Since the dawn of the United States of America, a woman's prerogative to abortion has been acknowledged by multifarious court cases. The subject was even brought up in the writing of the Constitution, but was instantly dejected (Abortion and the Law). In the milestone case of Roe vs. Wade(1973), the Supreme Court declared that laws outlawing abortion improperly invade a liberty possessed by a pregnant woman to choose to terminate her pregnancy, protected by the Bill of Rights.

The Court concluded that abortion is considered a birthright to personal, marital, familial, and sexual privacy protected by the First, Fourth, Fifth, Ninth, and Fourteenth Amendments, thereby declaring laws impeding abortion unconstitutional. The key factor in this cognition was the Fourteenth Amendment's Due Process Clause, which states that no state shall “deprive any person of life, liberty, or property, without due process of law.” The choice of abortion is part of the liberty of a female, and cannot be deprived by the government. Restricting a female's control of her own body would limit her liberty and infringe on the Constitution (“Roe vs. Wade”). This fact was further brought to light in Planned Parenthood of South Eastern Pennsylvania vs. Casey (1992), in which the Court abolished laws restricting abortion (“Planned Parenthood”). The Supreme Court again used the Due Process Clause in Ayotte vs. Planned Parenthood of New England (2006), again ruling that restrictive abortion laws are unconstitutional.

In Doe vs. Bolton (1973), which was decided on the same exact day as Roe vs. Wade (1973), the Court overturned laws banning abortion once again declaring them unconstitutional (“Roe vs. Wade”). Twenty-seven years later, the Court would once again defend the natural right to abortion in Stenberg vs. Carhart (2000) (“Stenberg”). If the Supreme Court, the official body of government that interprets the Constitution and trumps any contradicting opinions, believes that every individual has the right to an abortion, abortion must remain as a choice and inalienable right to every citizen of the United States.
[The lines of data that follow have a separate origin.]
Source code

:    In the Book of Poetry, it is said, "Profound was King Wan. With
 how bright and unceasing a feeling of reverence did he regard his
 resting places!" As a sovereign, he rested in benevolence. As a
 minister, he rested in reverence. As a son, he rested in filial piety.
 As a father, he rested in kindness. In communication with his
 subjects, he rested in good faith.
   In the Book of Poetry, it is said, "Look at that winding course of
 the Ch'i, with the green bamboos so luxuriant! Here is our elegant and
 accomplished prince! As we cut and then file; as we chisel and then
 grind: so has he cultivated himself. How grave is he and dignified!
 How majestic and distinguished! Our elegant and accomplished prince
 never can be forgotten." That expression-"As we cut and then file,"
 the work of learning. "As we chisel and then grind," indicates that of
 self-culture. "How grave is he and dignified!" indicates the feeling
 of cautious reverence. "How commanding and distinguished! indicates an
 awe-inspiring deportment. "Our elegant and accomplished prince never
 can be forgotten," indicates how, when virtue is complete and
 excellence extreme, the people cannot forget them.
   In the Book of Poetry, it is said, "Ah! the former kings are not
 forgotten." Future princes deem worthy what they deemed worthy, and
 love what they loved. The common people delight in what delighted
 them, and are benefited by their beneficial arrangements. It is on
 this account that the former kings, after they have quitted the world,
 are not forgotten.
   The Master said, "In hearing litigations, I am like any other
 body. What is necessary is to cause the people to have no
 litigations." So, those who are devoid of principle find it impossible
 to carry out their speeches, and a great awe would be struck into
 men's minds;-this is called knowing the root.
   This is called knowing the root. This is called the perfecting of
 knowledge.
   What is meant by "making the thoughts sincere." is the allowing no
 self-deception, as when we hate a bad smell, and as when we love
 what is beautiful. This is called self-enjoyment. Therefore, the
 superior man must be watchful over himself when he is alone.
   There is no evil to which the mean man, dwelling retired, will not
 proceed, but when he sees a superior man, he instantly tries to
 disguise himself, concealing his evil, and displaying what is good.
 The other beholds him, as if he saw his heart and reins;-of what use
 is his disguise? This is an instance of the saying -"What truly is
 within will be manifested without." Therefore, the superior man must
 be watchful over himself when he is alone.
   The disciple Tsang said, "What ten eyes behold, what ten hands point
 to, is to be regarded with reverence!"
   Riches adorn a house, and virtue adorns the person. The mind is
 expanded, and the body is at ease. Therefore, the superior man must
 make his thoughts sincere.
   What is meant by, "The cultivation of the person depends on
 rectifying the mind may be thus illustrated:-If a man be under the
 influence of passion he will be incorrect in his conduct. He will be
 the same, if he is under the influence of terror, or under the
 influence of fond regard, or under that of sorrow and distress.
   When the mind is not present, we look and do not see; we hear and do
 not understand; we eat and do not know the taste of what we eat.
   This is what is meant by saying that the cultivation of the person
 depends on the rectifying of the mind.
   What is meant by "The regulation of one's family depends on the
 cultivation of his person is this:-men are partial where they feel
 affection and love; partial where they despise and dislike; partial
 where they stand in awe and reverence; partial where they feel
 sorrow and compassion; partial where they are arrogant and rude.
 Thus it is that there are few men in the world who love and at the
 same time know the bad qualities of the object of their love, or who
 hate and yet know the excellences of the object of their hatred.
One of the most controversial issues centered on the debate of abortion is whether the fetus is in fact a fetus or an embryo, and whether it is just to abort embryos. According to Glenn Woiceshyn, a well-respected senior writer for the Ayn Rand Institute, a fetus, by definition, is a biological parasite that feeds off its mother. If a mother is not allowed to abort her baby, she will become its slave, forced to foster her unborn baby (Woiceshyn). In fact, gynecologists say it takes more than twenty-four weeks for an embryo to mature into a fetus (Sloan). The general duration of a pregnancy is about forty weeks (MacDonald). Only 1% of abortions are executed in the last twenty weeks (Sloan). This means that under 1% of abortions take place when the baby is acknowledged as a fetus, showing signs of human life. But entities dissentient towards the choice of abortions say that human life begins at conception. At conception, the embryo is just a mess of DNA and chromosomes, just like any anatomic cell. If the embryo is considered human, then sperm and egg cells must be considered human, as they are just two halves of an embryo (Callahan). Every month, during her menstrual cycle, a female loses a human. Each time a couple has intercourse without conceiving, they are killing millions of human sperm cells. It is adherent to see how unreasonable it is to outlaw abortion because it “kills humans.”